> Task instructions:
Reproduce everything in the records from the line containing "True or false: public" down to the line containing "Are the bars", both lines included, exactly the same.

> Data section:
■ ■ ■
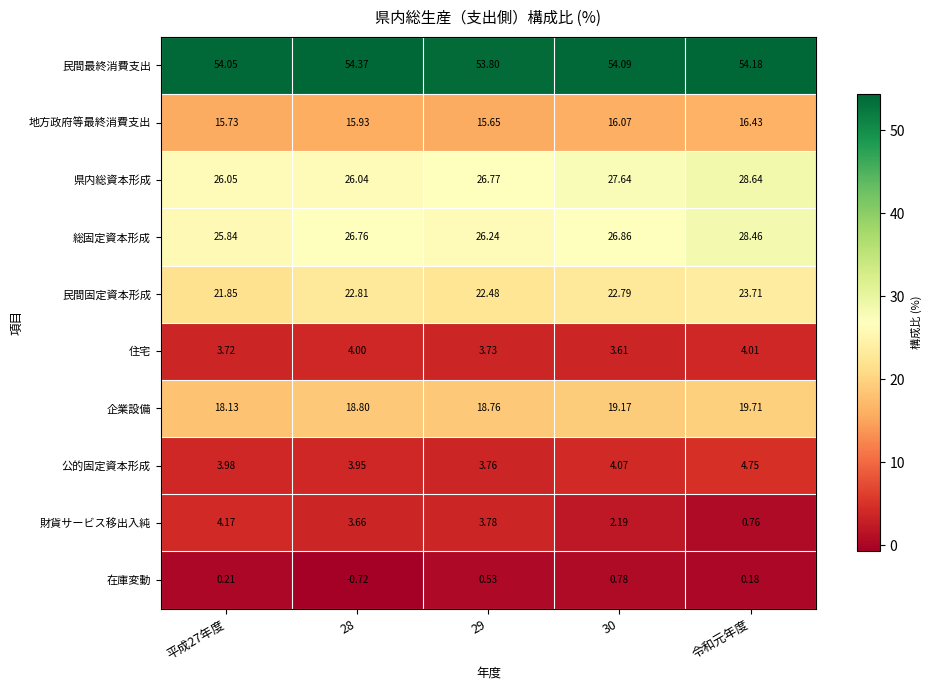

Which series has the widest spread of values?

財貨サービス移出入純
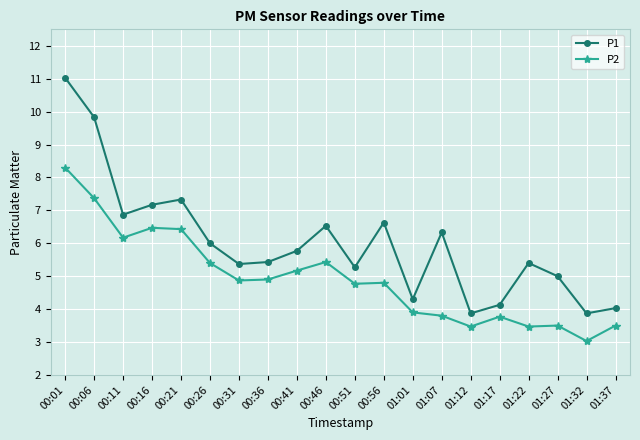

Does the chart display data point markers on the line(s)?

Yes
■ ■ ■
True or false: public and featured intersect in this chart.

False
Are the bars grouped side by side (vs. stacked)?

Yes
■ ■ ■
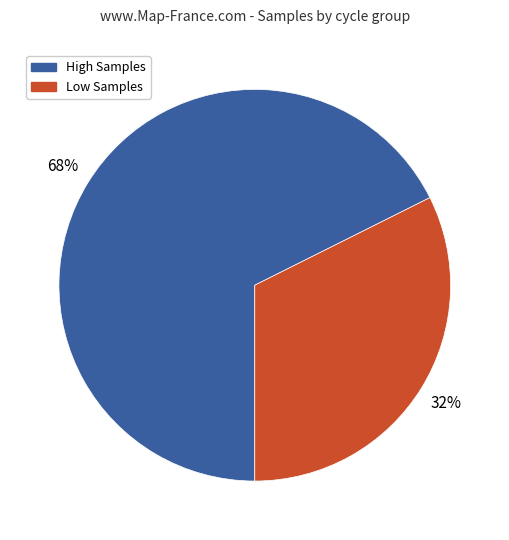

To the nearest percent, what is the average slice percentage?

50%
■ ■ ■
> Reply to the task:
True or false: public and featured intersect in this chart.

False
Are the bars grouped side by side (vs. stacked)?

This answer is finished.